Dann ist es wichtig, dass wir in Deutschland auch tatsächlich in die Entwicklungsarbeit von solchen Systemen für die digitale Bildung investieren. Das ist ein riesiges Projekt. Es braucht hier substanzielle staatliche Investitionen und Vorgaben für die Bildungsverlage, damit die Möglichkeiten der Digitalisierung endlich angegangen werden.

Adaptive und interaktive Systeme für unsere Lerninhalte entwickeln sich ja nicht einfach von allein. Deutschland ist derzeit völlig abgehängt: Es gibt kaum „Educational Technology“-Studiengänge. Ich denke, wir brauchen sechs verschiedene Länderzentren, fokussiert auf verschiedene inhaltliche Bereiche, wie Mathematik, Naturwissenschaften, Fremdsprachen – die dann in Interaktion von Forschung und den Schulbehörden zusammenarbeiten. Es ist erschreckend, wie wenig bis jetzt läuft in Deutschland.

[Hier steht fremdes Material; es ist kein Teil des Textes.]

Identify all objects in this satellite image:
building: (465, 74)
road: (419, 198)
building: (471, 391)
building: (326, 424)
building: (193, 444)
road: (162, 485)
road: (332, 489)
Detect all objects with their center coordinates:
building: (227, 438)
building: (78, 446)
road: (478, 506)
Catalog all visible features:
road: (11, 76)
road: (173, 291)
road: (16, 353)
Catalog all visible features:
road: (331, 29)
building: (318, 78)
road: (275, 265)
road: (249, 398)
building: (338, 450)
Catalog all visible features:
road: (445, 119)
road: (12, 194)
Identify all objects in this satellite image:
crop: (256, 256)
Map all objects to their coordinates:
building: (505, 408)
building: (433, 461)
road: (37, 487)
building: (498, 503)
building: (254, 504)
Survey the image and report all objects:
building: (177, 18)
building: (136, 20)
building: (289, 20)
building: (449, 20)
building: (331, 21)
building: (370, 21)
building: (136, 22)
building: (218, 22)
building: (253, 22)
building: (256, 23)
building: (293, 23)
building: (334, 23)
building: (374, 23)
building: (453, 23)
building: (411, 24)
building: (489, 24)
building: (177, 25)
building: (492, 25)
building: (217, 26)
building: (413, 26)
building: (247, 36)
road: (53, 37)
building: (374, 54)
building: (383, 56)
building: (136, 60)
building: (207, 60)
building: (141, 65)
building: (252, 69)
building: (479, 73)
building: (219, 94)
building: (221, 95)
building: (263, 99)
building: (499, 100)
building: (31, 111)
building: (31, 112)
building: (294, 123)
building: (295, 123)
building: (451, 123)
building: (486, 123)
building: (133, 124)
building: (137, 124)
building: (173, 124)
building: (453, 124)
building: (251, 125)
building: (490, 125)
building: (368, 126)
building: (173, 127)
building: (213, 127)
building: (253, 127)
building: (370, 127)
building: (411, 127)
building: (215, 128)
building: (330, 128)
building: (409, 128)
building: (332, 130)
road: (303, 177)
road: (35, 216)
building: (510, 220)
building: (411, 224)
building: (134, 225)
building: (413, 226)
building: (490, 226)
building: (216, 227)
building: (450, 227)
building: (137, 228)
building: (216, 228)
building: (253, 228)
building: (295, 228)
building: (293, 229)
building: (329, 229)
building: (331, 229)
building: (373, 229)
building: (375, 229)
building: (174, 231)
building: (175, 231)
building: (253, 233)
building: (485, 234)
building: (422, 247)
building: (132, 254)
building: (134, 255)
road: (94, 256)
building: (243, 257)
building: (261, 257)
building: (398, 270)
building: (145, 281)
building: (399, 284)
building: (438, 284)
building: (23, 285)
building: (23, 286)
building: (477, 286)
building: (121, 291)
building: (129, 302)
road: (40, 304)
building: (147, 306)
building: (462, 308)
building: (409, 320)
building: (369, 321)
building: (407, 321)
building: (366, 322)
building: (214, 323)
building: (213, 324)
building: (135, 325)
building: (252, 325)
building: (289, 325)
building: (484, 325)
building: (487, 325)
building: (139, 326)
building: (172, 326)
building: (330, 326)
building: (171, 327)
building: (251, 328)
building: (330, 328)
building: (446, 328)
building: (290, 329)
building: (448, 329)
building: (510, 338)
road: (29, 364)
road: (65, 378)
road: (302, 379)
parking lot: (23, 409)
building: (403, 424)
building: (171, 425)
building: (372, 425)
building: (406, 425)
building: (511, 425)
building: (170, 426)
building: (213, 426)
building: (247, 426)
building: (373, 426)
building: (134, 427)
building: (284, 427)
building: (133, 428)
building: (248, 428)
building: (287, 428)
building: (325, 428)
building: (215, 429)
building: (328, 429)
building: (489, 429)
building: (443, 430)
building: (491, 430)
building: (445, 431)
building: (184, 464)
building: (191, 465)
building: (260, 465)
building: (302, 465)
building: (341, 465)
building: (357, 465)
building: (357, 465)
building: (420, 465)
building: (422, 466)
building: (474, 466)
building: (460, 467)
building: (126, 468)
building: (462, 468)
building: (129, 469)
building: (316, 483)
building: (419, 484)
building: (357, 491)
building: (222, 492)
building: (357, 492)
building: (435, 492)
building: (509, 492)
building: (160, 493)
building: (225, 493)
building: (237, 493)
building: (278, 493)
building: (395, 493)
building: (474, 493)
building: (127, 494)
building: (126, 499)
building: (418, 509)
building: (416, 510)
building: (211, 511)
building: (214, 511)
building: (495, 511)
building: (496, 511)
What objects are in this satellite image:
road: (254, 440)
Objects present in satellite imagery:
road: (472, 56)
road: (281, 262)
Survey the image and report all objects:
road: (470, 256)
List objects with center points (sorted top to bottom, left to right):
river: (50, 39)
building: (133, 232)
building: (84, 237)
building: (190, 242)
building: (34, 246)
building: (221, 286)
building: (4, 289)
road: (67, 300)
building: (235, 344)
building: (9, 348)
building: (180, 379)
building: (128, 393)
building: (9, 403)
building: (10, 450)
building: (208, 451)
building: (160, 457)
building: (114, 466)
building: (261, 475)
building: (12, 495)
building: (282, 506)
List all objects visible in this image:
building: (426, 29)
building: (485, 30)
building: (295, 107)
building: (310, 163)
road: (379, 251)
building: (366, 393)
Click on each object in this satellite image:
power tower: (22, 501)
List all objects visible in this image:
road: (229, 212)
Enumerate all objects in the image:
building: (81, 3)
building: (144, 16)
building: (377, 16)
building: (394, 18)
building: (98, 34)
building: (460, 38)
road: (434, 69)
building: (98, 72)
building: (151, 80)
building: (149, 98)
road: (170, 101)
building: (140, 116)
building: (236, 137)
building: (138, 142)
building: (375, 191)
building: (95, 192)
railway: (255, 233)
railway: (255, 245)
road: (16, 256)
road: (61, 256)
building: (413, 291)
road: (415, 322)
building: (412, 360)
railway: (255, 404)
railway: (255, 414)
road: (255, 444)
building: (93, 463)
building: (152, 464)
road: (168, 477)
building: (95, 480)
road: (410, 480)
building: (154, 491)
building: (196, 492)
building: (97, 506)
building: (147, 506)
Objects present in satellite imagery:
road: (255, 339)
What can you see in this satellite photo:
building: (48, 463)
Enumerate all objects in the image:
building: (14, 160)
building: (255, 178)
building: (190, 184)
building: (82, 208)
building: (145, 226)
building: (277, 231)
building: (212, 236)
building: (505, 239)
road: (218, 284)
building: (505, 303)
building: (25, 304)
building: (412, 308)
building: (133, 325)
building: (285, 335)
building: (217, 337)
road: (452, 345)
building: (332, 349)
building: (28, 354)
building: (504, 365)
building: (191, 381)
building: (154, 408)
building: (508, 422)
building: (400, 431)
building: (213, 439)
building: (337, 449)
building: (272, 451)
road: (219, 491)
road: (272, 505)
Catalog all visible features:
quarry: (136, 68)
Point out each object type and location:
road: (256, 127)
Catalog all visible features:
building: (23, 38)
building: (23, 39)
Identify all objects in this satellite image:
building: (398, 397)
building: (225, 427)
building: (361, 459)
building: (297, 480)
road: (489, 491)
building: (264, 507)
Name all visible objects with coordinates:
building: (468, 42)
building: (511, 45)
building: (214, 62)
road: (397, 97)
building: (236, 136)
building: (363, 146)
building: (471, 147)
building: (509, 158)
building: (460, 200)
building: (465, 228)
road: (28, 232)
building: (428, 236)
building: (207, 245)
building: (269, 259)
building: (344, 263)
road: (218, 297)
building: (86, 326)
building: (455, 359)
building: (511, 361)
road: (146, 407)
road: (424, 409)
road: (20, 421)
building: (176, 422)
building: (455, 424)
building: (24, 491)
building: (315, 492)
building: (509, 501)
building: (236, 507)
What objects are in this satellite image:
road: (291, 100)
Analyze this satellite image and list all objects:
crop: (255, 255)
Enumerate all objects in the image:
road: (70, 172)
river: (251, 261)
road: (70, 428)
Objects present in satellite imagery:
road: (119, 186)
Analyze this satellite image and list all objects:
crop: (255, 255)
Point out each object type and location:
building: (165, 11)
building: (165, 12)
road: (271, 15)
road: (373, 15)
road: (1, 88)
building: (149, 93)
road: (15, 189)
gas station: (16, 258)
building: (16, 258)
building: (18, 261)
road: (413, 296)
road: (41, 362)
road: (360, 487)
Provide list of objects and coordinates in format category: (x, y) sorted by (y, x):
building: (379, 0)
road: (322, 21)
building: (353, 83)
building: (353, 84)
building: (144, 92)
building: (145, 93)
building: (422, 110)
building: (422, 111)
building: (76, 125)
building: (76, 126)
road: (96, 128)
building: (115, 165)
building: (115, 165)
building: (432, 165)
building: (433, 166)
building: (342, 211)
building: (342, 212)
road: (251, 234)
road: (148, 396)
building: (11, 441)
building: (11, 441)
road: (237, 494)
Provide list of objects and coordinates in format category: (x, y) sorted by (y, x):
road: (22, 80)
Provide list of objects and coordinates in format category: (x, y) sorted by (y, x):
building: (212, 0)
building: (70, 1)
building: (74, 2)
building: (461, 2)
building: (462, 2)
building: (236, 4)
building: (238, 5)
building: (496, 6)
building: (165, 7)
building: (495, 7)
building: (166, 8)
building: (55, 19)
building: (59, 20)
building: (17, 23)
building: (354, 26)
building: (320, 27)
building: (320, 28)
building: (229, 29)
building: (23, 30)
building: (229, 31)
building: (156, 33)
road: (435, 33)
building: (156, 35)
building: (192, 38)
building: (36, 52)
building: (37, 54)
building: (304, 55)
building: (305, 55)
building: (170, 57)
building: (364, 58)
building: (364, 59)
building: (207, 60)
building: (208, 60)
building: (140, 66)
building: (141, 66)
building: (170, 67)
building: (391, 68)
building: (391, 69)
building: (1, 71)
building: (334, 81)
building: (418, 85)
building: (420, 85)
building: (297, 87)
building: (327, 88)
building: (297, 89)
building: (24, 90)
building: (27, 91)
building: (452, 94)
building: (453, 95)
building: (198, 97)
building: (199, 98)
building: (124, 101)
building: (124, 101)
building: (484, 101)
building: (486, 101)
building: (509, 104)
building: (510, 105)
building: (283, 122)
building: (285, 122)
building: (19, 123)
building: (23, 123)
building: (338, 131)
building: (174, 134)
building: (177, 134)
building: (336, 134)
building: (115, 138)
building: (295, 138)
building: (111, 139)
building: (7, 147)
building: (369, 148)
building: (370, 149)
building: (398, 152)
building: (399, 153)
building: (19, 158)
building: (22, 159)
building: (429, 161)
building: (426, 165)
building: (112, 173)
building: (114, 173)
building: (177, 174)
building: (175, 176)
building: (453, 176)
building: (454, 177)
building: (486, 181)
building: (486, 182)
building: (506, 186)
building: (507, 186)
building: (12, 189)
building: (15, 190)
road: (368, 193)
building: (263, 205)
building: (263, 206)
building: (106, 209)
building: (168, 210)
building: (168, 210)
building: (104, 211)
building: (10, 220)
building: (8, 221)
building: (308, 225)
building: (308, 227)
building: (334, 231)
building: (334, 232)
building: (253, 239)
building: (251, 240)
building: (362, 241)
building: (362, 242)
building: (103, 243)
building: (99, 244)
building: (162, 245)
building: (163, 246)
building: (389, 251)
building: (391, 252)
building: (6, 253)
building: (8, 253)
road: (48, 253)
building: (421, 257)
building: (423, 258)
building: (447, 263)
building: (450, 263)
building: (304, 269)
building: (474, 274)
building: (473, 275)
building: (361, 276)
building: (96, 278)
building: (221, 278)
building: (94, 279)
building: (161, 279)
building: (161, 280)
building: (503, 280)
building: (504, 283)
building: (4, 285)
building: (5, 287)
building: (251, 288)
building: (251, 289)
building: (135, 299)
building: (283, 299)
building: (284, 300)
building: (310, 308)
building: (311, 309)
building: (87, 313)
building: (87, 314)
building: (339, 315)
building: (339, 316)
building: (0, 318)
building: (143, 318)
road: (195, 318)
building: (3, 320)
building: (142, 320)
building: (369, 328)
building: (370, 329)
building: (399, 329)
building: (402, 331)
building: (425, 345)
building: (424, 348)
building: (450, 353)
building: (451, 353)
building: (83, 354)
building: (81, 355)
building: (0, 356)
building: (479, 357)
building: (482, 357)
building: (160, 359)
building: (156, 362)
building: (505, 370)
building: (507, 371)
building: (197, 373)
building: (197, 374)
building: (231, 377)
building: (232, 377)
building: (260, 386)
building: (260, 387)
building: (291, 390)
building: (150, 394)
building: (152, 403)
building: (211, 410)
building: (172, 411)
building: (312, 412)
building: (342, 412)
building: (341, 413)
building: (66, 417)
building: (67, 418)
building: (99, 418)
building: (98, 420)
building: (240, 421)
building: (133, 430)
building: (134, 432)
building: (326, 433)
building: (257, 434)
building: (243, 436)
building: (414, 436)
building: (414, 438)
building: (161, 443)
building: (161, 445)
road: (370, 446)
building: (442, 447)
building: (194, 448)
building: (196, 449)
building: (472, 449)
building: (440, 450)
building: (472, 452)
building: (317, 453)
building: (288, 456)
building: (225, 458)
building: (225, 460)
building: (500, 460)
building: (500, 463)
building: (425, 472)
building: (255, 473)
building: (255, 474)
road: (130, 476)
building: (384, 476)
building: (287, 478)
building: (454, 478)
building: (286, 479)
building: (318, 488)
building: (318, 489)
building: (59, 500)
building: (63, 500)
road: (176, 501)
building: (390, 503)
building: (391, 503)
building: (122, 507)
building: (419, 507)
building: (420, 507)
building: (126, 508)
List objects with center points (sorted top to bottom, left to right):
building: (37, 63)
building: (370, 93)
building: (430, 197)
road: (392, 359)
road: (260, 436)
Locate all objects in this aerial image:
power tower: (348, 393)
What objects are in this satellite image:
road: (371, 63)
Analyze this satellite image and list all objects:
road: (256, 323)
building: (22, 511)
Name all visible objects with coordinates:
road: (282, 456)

Bialecki: Ein wesentlicher Grund liegt doch darin, dass die EntscheidungsträgerInnen in unserem Bildungssystem ein enormes Defizit an Wissen haben. Wir müssen das relevante Know-how auf allen relevanten Ebenen verankern. Sonst wird kaum begriffen, wie viele Jahre es dauern wird, bis wir Lösungen für unsere Probleme geschaffen haben. Wenn Sie nun an LehrerInnen denken und vielleicht oder auch interessierte Eltern: Welche zwei deutschen Projekte sollte man kennen, wo kann man sich mal ganz gut Einblick verschaffen, was zukünftig möglich ist, wenn wir über KI in der Bildung sprechen?

Meurers: Ich könnte Ihre Frage so interpretieren, wie die Schule der Zukunft aussähe. Wir müssen aber die Diskussionsbereiche trennen. Denn wesentlich ist die Frage auch, wie wir in der aktuellen, real existierenden Schule die Probleme lösen können, die wir haben.

Die erste Frage, wie Schule sein sollte, dreht sich um Digitalität, Kreativität, wie exploratives Lernen gefördert wird. Das hat aber nichts damit zu tun, wie wir heute reale Probleme lösen.

Ich würde tatsächlich einen Blick auf „Feedbook“ (feedbook.website) empfehlen, das zwar nicht die wildesten Träume von KI in der Bildung repräsentiert, aber in der Realität nachweisbar was bringt. In einer Studie konnten wir z. B. zeigen, dass dank KI die Kinder 63 Prozent mehr gelernt haben. Das ist schon krass – bloß dadurch, dass wir spezifische Feedbacks anbieten.

Ein anderes Projekt, das man sich mal ansehen kann, ist „Flair“ (flair.schule). Es liefert dem Kind Lesetexte auf seinem Niveau. Das ist von der Lehrkraft einzustellen: Das System findet dann interessante Texte, leicht lesbare Texte und hilft dann bei der schrittweisen Steigerung des Leseniveaus.

Wir sollten die Realität ändern, anstatt zu träumen. Wir haben genug Probleme, die wir tatsächlich adressieren können und adressieren sollten.

Bialecki: Visionen zu haben ist sicherlich auch richtig und wichtig, aber heute konkret zu handeln gefällt mir auch sehr gut. Danke für dieses wunderbare, informative und inspirierende Gespräch!